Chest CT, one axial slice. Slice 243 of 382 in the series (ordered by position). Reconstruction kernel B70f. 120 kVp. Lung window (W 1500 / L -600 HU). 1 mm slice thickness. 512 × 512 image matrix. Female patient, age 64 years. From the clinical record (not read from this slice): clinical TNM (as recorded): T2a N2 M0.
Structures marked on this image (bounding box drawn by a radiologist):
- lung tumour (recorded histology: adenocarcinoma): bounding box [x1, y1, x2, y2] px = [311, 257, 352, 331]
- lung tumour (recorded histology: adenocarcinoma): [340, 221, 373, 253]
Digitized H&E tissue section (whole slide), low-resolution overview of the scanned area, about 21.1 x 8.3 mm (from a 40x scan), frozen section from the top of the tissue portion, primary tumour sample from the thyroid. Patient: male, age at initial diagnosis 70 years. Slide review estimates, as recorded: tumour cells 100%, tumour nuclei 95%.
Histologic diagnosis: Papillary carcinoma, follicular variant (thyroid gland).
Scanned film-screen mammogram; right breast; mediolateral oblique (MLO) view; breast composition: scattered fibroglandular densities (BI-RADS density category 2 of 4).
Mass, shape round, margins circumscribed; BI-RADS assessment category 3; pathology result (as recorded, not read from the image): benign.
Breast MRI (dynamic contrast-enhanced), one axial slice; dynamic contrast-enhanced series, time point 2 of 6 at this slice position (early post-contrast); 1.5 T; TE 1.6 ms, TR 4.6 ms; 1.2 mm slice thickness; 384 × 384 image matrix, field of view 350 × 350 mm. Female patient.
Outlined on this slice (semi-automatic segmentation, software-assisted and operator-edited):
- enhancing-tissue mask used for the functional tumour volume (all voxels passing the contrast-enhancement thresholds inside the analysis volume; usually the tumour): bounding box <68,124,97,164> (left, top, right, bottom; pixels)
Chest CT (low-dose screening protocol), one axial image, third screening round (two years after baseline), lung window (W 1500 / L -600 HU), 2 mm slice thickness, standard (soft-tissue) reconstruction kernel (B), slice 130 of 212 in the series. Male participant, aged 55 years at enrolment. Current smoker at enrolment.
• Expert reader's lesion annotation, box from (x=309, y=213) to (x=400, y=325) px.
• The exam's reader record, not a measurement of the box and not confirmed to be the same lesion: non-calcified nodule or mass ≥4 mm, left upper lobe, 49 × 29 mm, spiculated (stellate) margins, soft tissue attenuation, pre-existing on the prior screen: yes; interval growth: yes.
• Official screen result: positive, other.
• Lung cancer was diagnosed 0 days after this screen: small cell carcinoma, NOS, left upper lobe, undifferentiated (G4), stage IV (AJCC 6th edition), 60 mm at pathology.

———

_Try it_
Copy out each line of the data above, exactly, if it lies between the line holding "Mass, shape round, margins" and the line holding "(x=400, y=325) px.", inclusive; copy no other line.

_Answer to this exercise_
Mass, shape round, margins circumscribed; BI-RADS assessment category 3; pathology result (as recorded, not read from the image): benign.
Breast MRI (dynamic contrast-enhanced), one axial slice; dynamic contrast-enhanced series, time point 2 of 6 at this slice position (early post-contrast); 1.5 T; TE 1.6 ms, TR 4.6 ms; 1.2 mm slice thickness; 384 × 384 image matrix, field of view 350 × 350 mm. Female patient.
Outlined on this slice (semi-automatic segmentation, software-assisted and operator-edited):
- enhancing-tissue mask used for the functional tumour volume (all voxels passing the contrast-enhancement thresholds inside the analysis volume; usually the tumour): bounding box <68,124,97,164> (left, top, right, bottom; pixels)
Chest CT (low-dose screening protocol), one axial image, third screening round (two years after baseline), lung window (W 1500 / L -600 HU), 2 mm slice thickness, standard (soft-tissue) reconstruction kernel (B), slice 130 of 212 in the series. Male participant, aged 55 years at enrolment. Current smoker at enrolment.
• Expert reader's lesion annotation, box from (x=309, y=213) to (x=400, y=325) px.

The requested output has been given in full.